WORK TO BE COMPLETED: Leave every picture out and write out the records below exactly.

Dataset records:
____________

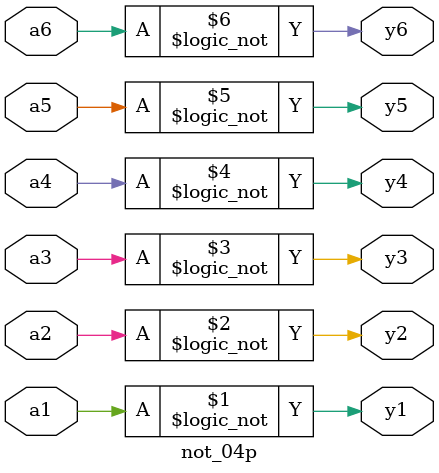
<source format=v>
module not_04p (
    input a1,
    output y1,

    input a2,
    output y2,

    input a3,
    output y3,

    input a4,
    output y4,

    input a5,
    output y5,

    input a6,
    output y6);

    assign y1 = !a1;
    assign y2 = !a2;
    assign y3 = !a3;
    assign y4 = !a4;
    assign y5 = !a5;
    assign y6 = !a6;

    /* Instantiation:
    not_04p new_instance (
        .a1(),
        .y1(),

        .a2(),
        .y2(),

        .a3(),
        .y3(),

        .a4(),
        .y4(),

        .a5(),
        .y5(),

        .a6(),
        .y6()
    );
    */
endmodule

</source>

____________

SOLUTION TO THIS PROBLEM:
<source format=v>
module not_04p (
    input a1,
    output y1,

    input a2,
    output y2,

    input a3,
    output y3,

    input a4,
    output y4,

    input a5,
    output y5,

    input a6,
    output y6);

    assign y1 = !a1;
    assign y2 = !a2;
    assign y3 = !a3;
    assign y4 = !a4;
    assign y5 = !a5;
    assign y6 = !a6;

    /* Instantiation:
    not_04p new_instance (
        .a1(),
        .y1(),

        .a2(),
        .y2(),

        .a3(),
        .y3(),

        .a4(),
        .y4(),

        .a5(),
        .y5(),

        .a6(),
        .y6()
    );
    */
endmodule

</source>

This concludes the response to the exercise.